Winterreifenpflicht und Versicherungsrecht

In Österreich besteht im Zeitrahmen 1. November bis 15. April eine witterungsabhängige Winterreifenpflicht für PKW und LKW bis 3,5 Tonnen. Dies bedeutet, dass solche Fahrzeuge bei winterlichen Fahrbedingungen (Schneefahrbahn, Schneematsch, Eisglätte) nur in Betrieb genommen werden dürfen, wenn an allen Rädern Winterreifen (Mindestprofiltiefe 4mm) angebracht sind.

Die Missachtung dieser Winterreifenpflicht kann schwerwiegende versicherungsrechtliche Konsequenzen haben. Die Verletzung der Winterreifenpflicht führt zu einer Gefahrenerhöhung, welche versicherungsrechtlich insbesonders dann relevant ist, wenn dieser Zustand eine gewisse Dauer hat. Wenn also erwiesen ist, dass ein Versicherungsnehmer über längere Zeit bei winterlichen Fahrbahnverhältnissen sein Fahrzeug ohne Winterreifen in Betrieb genommen hat, so steht dem Versicherer grundsätzlich Leistungsfreiheit zu.

Im Bereich der Kfz-Haftpflichtversicherung ist dies ein eingeschränktes Leistungsverweigerungsrecht.

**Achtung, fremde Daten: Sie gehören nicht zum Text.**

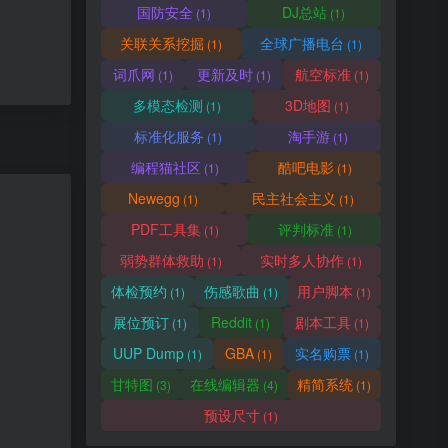
国防安全
DJ总站
(1)
(1)
关联关系挖掘
全球广播电台
(1)
(1)
词爪网
更新及时
航空标准
(1)
(1)
(1)
多模态检测
3D地图
(1)
(1)
标准化服务
淘手游
(1)
(1)
编程猫社区
酷吧电影
(1)
(1)
Newegg
民主社会主义
(1)
(1)
PDF工具集
评判标准
(1)
(1)
弱势群体救助
实时多人协作
(1)
(1)
体检预约
伤感歌曲
用户脚本
(1)
(1)
(1)
展位预订
Reddit
剧本工具
(1)
(1)
(1)
UUP Dump
GBA
实名购票
(1)
(1)
(1)
甘特图
在线编辑器
精简系统
(3)
(4)
(1)
预设尺寸
(1)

Dies bedeutet also, dass der Versicherer einem geschädigten Dritten zwar Schadenersatz leisten muss, der Versicherer kann sich aber am Versicherungsnehmer bis zu einem Betrag vom € 11.000,00 regressieren.

Anders verhält es sich in der Kfz-Kaskoversicherung. Wird von einem Versicherungsnehmer die Winterreifenpflicht nachweislich über einen längeren Zeitraum vernachlässigt, so kann der Versicherer in einem Schadensfall seine Leistungsfreiheit einwenden. Entgegen einer weitverbreiteten Meinung ist für diesen Fall keine grobe Fahrlässigkeit erforderlich, sondern genügt einfache Fahrlässigkeit. Wenn der Versicherungsvertrag in Österreich abgeschlossen wurde und Österreichisches Recht gilt, besteht Leistungsfreiheit des Versicherers auch dann, wenn sich der Unfall im Ausland ereignet, wo keine generelle Winterreifenpflicht besteht. Voraussetzung für eine Leistungsfreiheit ist natürlich immer, dass die Verletzung der Winterreifenpflicht kausal also ursächlich für den Schadensfall war.